Der bedeutungsvolle Greis nickte in sich hinein. Wer in dieser wunderbar vergesslichen Stadt konnte so wie er, mit einem sicheren Griff ins Bilderbuch des sanftbunten Lebens, das Gleichnis und die Beziehung zum Kanonensalut des Kaisererbes herstellen? Wer konnte heute noch vom Glück des zweiten Kaiserreichs zum Glück des ersten Kaiserreichs zurückgelangen, allein durch seine überbrückende und verbindende Person? Wer schliesslich ausser ihm konnte wagen, solches Glück anzüglich zu vergleichen? Da sass damals, auch an einem Märztag – und beinahe wollte es die anzügliche Historie, dass es der gleiche Märztag war – die Königin Hortense in ihrem Wagen und wartete auf einem Hof der Tuilerien auf die Schüsse; und neben ihr sass er, der geliebte Generaladjutant, und er duldete höflich ihre böse Laune; denn er wusste, was sie litt und was sie hoffte. Sie litt für ihren dreijährigen Louis, weil die erwarteten Schüsse ihn um das grosse Erbe bringen konnten, und sie hoffte, dass es mit der jungen Österreicherin im Schloss nicht gut ginge oder dass es doch nur einundzwanzig Mal schösse, nicht für den König von Rom. Sie wartete und wartete und war hässlich zu ihm, dem Geliebten, und offenbarte ihm auf hässliche Art ein grosses, ein betäubendes Geheimnis, und er schwieg diskret und beklommen. Es war ein peinlicher Morgen – heute ist es eine beinahe wohlige Nacht: und endlich schoss es.

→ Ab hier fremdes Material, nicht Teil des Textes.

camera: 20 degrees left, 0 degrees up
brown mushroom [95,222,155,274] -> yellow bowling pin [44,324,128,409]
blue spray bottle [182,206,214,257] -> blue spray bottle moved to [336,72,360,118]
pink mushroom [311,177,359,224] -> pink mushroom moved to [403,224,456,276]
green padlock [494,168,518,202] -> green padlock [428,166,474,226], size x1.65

Endlich schiesst es. Jean springt auf und zählt mit; und da die Gefahr besteht, dass der alte Herr diese oder jene Zahl überhört, zählt er auf die sichtlichste Art mit den Fingern mit, befehlsgemäss. Der alte Herr zählt zur Kontrolle mit, bequem nach den deutlich vorgewiesenen Fingern Jeans. Und damals zählte Hortense mit, rote Flecken im Gesicht, ihr Mund ging im Schussrhythmus auf und zu, ihre Augen, die berühmten, grossen Augen, waren ohne Beherrschung böse. Es schiesst und schiesst, es schoss und schoss.

»Zweiundzwanzig!«, brüllt Jean aus Leibeskräften, befehlsgemäss. Der alte Herr Flahaut lächelte diskret.

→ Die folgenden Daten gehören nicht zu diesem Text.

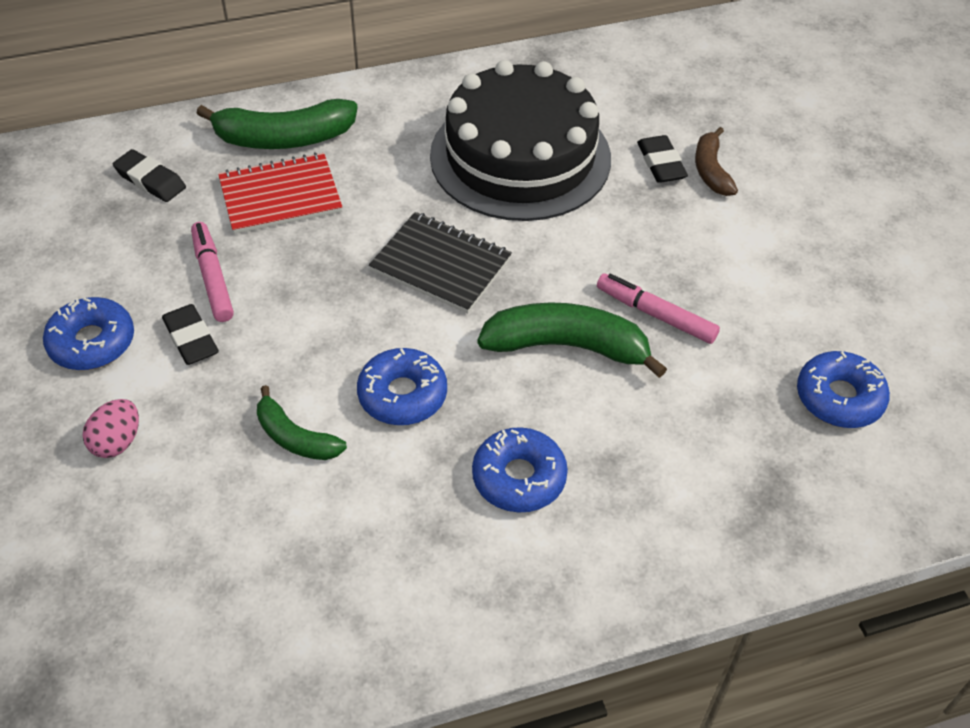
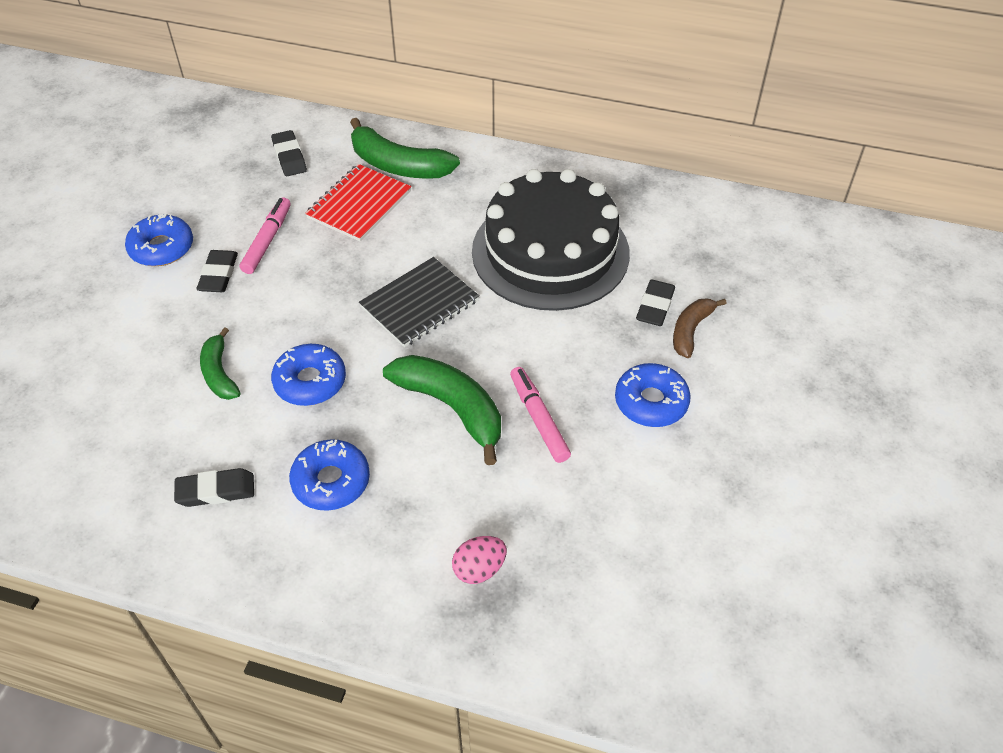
camera: 35 degrees right, 0 degrees up
pink egg [82,399,139,458] -> pink egg moved to [452,536,507,584]
red notebook [218,152,342,234] -> red notebook turned 75 degrees counterclockwise [305,164,411,242]
black notebook [369,212,512,313] -> black notebook turned 75 degrees clockwise [359,257,479,347]
blue donut [797,351,890,428] -> blue donut moved to [615,363,691,427]
none -> black eraser [174,468,254,507]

»Zweiundzwanzig!«, schrie damals Hortense. Sie schrie so laut, dass der Geliebte zusammenfuhr. Und dann geschah es zum ersten und eigentlich auch zum letzten Mal, dass das Leben ihn schlug. Hortense schlug ihn ins Gesicht. Sie schlug ihn nach dem Takt der Schüsse. Er hielt es aus, die Königin trug ein Kind von ihm. Er konnte es aushalten; denn die Schüsse und die Schläge galten einem König von Rom, der nur ein unglücklicher, kleiner, österreichischer Kavalier und Moribundus wurde. Das Kind aber, das enterbte Kind Louis, für das sie litt und schlug, ist Kaiser geworden, und das Kind, das sie trug, sein Kind ist Vicekaiser geworden.

Der schöne, alte Herr Flahaut lächelte weise. Jean konnte gehen und bekam die Kiste Zigarren geschenkt. Es schoss und schoss.

Was braucht man sich, als alter Mann, um die Zukunft Neugeborener zu sorgen, wenn sie die Gegenwart wunderbar bestätigt? Die Gegenwart ist sein Sohn, das Kaiserreich. Es ist mit hundertein Schuss gestärkt. Das reicht für eine gute Weile seines Lebens.

»Ich habe Glück«, sagte der Greis zu sich und löschte das Licht aus.